Looking Back: Epidemics, illness a part of pioneer life

MEEKER — Taking to one’s sickbed is how the winter siege of illnesses was described in many local childhood remembrances. While home remedies such as mustard plasters, kerosene and castor oil were recalled by many pioneer family members, the helplessness felt by an outbreak or subsequent epidemic of smallpox, scarlet fever, whooping cough or flu was remembered by all. In the early days of the 20th century, medical advances including immunizations for such childhood diseases were not available and the cemetery was dotted with the graves of many community members who succumbed to the various illnesses.
Throughout those years, the Meeker Herald carried articles about the different outbreaks and how the community attempted to prevent each one from taking such a severe toll on the local population. An article headlined “The Scarlet Fever Scare of 1917,” offers a closer look at what Meeker did during that health-care crisis.
After the arrival of the State Board of Health representative, Dr. J.W. Morgan, it was reported, “He had found several cases in the town and adjacent territory all in a mild form. He gave it as his opinion that an epidemic might break out at any time and urged that stringent measures should be taken at once to combat any such happening.”
Although it didn’t say what measures they took, aside from a number of special council meetings, they did put a local physician, Dr. Farthing, in charge of taking care of these measures.
The flu epidemic in 1918 took a heavy toll on the local population.
Dorothy Williams Herring’s oral history interview in the Rio Blanco County Historical Society’s “This Is What I Remember, Volume I” tells what it was like for a local child to live during those days. “The worst time I remember in my life was during the flu epidemic. Lots of people died,” she noted.
She mentions a number of families by name, noting that one of her neighbors lost three sons, “all grown young men.” She recalls as well that her teacher, Miss Marie Hopkins said, “We’ll close up our school until this dies down, and she said it might be a week, two weeks, or it might be a month.” She goes on to remember that her teacher went up to her family’s ranch on Nine Mile, helped take care of many neighboring families who were suffering from the flu and died shortly after returning to her own home. “The flu just took her that quick. They turned the high school into a hospital and another big building in town. I can’t remember which it was. A lot of people couldn’t even get doctors.”

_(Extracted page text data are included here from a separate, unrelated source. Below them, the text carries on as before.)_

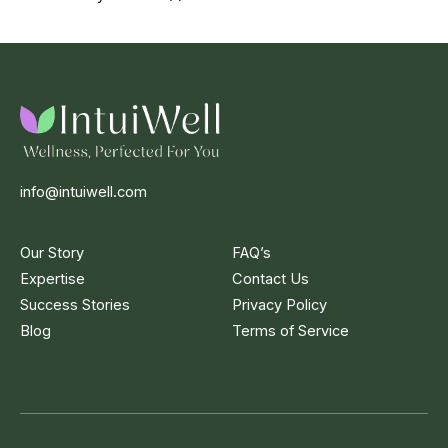
info@intuiwell.com
Our Story
FAQ’s
Expertise
Contact Us
Success Stories
Privacy Policy
Blog
Terms of Service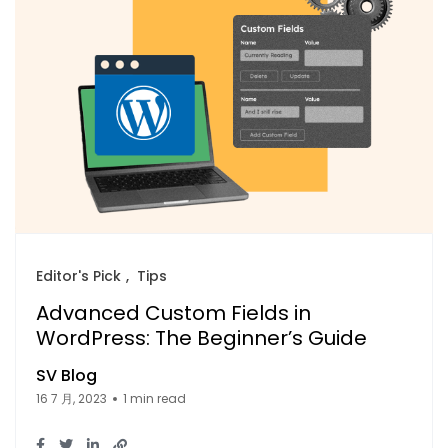
Editor's Pick
Tips
Advanced Custom Fields in
WordPress: The Beginner’s Guide
SV Blog
16 7 月, 2023
1 min read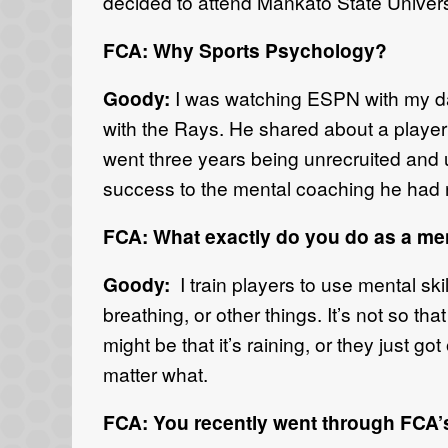
decided to attend Mankato State Univer
FCA: Why Sports Psychology?
Goody:
I was watching ESPN with my da
with the Rays. He shared about a player
went three years being unrecruited and un
success to the mental coaching he had re
FCA: What exactly do you do as a m
Goody:
I train players to use mental ski
breathing, or other things. It’s not so th
might be that it’s raining, or they just go
matter what.
FCA: You recently went through FCA’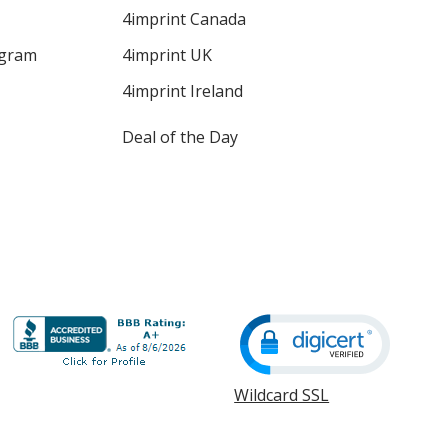
4imprint Canada
ogram
4imprint UK
4imprint Ireland
Deal of the Day
Wildcard SSL
opens
in
new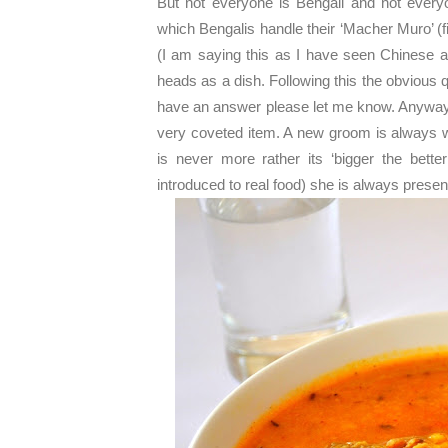
But not everyone is Bengali and not every
which Bengalis handle their ‘Macher Muro’ (fi
(I am saying this as I have seen Chinese a
heads as a dish. Following this the obvious
have an answer please let me know. Anyways
very coveted item. A new groom is always w
is never more rather its ‘bigger the bet
introduced to real food) she is always present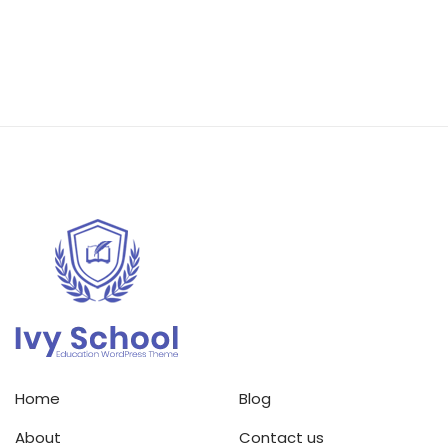
Home
Blog
About
Contact us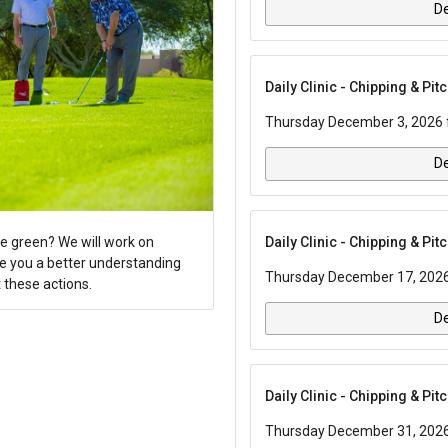
De
Daily Clinic - Chipping & Pi
Thursday December 3, 2026 f
De
Daily Clinic - Chipping & Pi
e green? We will work on
ve you a better understanding
Thursday December 17, 2026 
 these actions.
De
Daily Clinic - Chipping & Pi
Thursday December 31, 2026 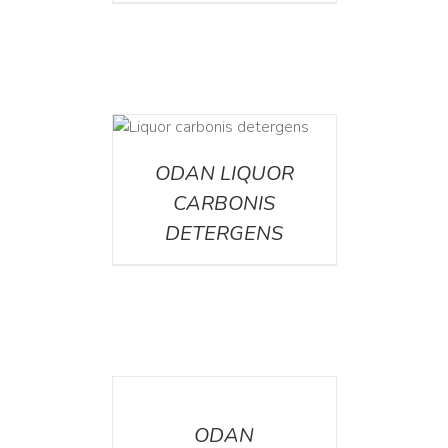
ETAILS
ODAN LIQUOR
CARBONIS
DETERGENS
DETAILS
ODAN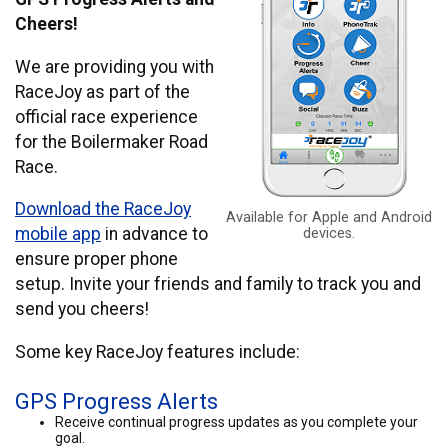
Cheers!
We are providing you with
RaceJoy as part of the
official race experience
for the Boilermaker Road
Race.
Download the RaceJoy
Available for Apple and Android
mobile app
in advance to
devices.
ensure proper phone
setup. Invite your friends and family to track you and
send you cheers!
Some key RaceJoy features include:
GPS Progress Alerts
Receive continual progress updates as you complete your
goal.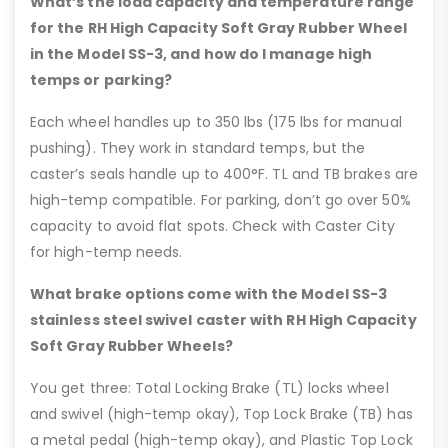
What’s the load capacity and temperature range
for the RH High Capacity Soft Gray Rubber Wheel
in the Model SS-3, and how do I manage high
temps or parking?
Each wheel handles up to 350 lbs (175 lbs for manual
pushing). They work in standard temps, but the
caster’s seals handle up to 400°F. TL and TB brakes are
high-temp compatible. For parking, don’t go over 50%
capacity to avoid flat spots. Check with Caster City
for high-temp needs.
What brake options come with the Model SS-3
stainless steel swivel caster with RH High Capacity
Soft Gray Rubber Wheels?
You get three: Total Locking Brake (TL) locks wheel
and swivel (high-temp okay), Top Lock Brake (TB) has
a metal pedal (high-temp okay), and Plastic Top Lock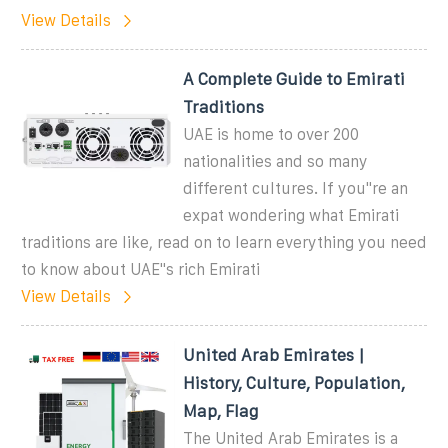
View Details
A Complete Guide to Emirati
Traditions
UAE is home to over 200
nationalities and so many
different cultures. If you''re an
expat wondering what Emirati
traditions are like, read on to learn everything you need
to know about UAE''s rich Emirati
View Details
United Arab Emirates |
History, Culture, Population,
Map, Flag
The United Arab Emirates is a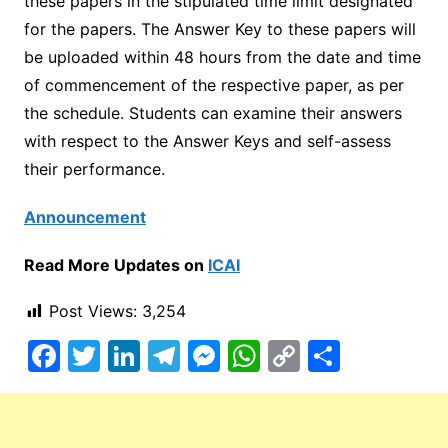
these papers in the stipulated time limit designated
for the papers. The Answer Key to these papers will
be uploaded within 48 hours from the date and time
of commencement of the respective paper, as per
the schedule. Students can examine their answers
with respect to the Answer Keys and self-assess
their performance.
Announcement
Read More Updates on
ICAI
Post Views:
3,254
F
T
Li
T
M
W
C
S
a
w
n
el
e
h
o
h
c
itt
k
e
s
at
p
ar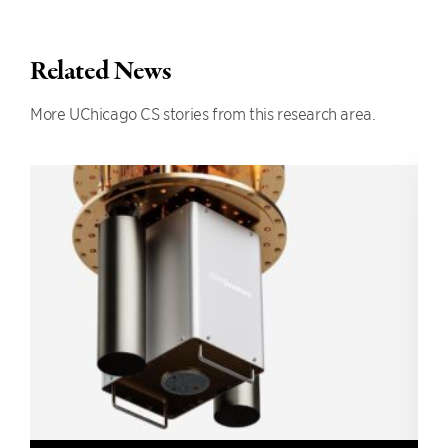
Related News
More UChicago CS stories from this research area.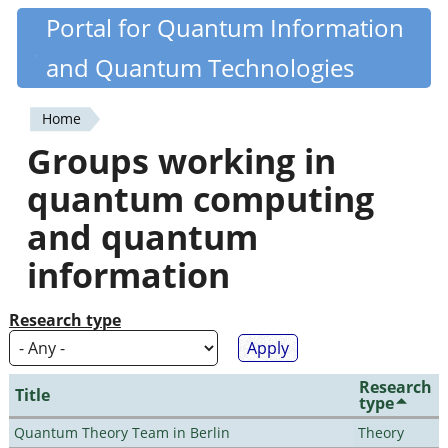
Skip
Portal for Quantum Information
Quantiki
to
and Quantum Technologies
main
content
Home
You
Groups working in
are
quantum computing
here
and quantum
information
Research type
Research
Title
type
Quantum Theory Team in Berlin
Theory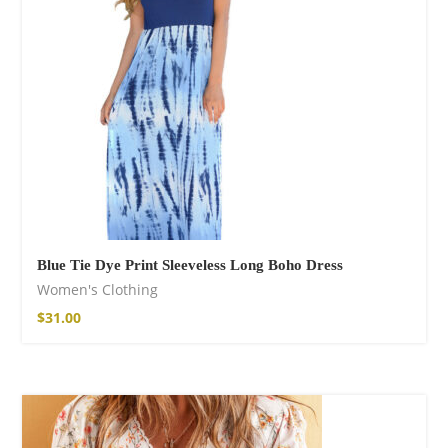
Blue Tie Dye Print Sleeveless Long Boho Dress
Women's Clothing
$
31.00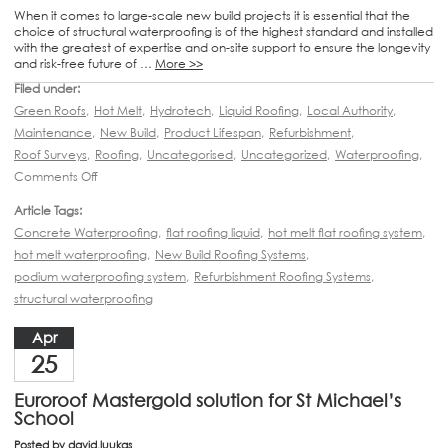
When it comes to large-scale new build projects it is essential that the
choice of structural waterproofing is of the highest standard and installed
with the greatest of expertise and on-site support to ensure the longevity
and risk-free future of …
More >>
Filed under:
Green Roofs
,
Hot Melt
,
Hydrotech
,
Liquid Roofing
,
Local Authority
,
Maintenance
,
New Build
,
Product Lifespan
,
Refurbishment
,
Roof Surveys
,
Roofing
,
Uncategorised
,
Uncategorized
,
Waterproofing
,
Comments Off
Article Tags:
Concrete Waterproofing
,
flat roofing liquid
,
hot melt flat roofing system
,
hot melt waterproofing
,
New Build Roofing Systems
,
podium waterproofing system
,
Refurbishment Roofing Systems
,
structural waterproofing
Apr
25
Euroroof Mastergold solution for St Michael’s
School
Posted by
david.luukas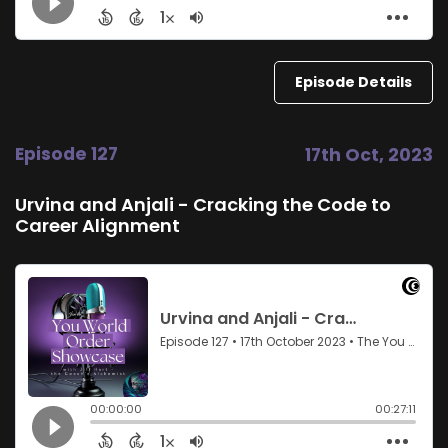
Episode Details
Episode 127
17th Oct, 2023
Urvina and Anjali - Cracking the Code to
Career Alignment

Granddaughter Laura May Mannel’s biographical profile of the John Kincher family in “This Is What I Remember, Volume I” mentions, “When World War I broke out, Harry was drafted first. He went to Camp Lewis in Washington. Paul had to go Aug. 27 of the same year. He was also sent to Camp Lewis and they were together all the time. That was the year the big influenza epidemic started and the boys in the army camps were some of the first to get it. Paul died at Camp Lewis on Nov. 3, 1918, and was buried in Highland Cemetery in Meeker. Harry was one of the honor guard sent home with them.”
Nine years later, a newspaper article headlined “27 Quarantined in Small Pox Scare” mentioned that Dr. Chas. H. Farthing, county health officer, originally had investigated the report of “some kind of sickness” in the western end of the county, Angora, concluding that there were indeed several mild cases of smallpox in that section. As no precautions had been taken and the incubation period had guaranteed that a very large number of the populations of Yellow Creek and Angora had been exposed, 27 cases required a quarantine. The public schools were closed, all public meetings discontinued and the local “picture show” theater was closed as well.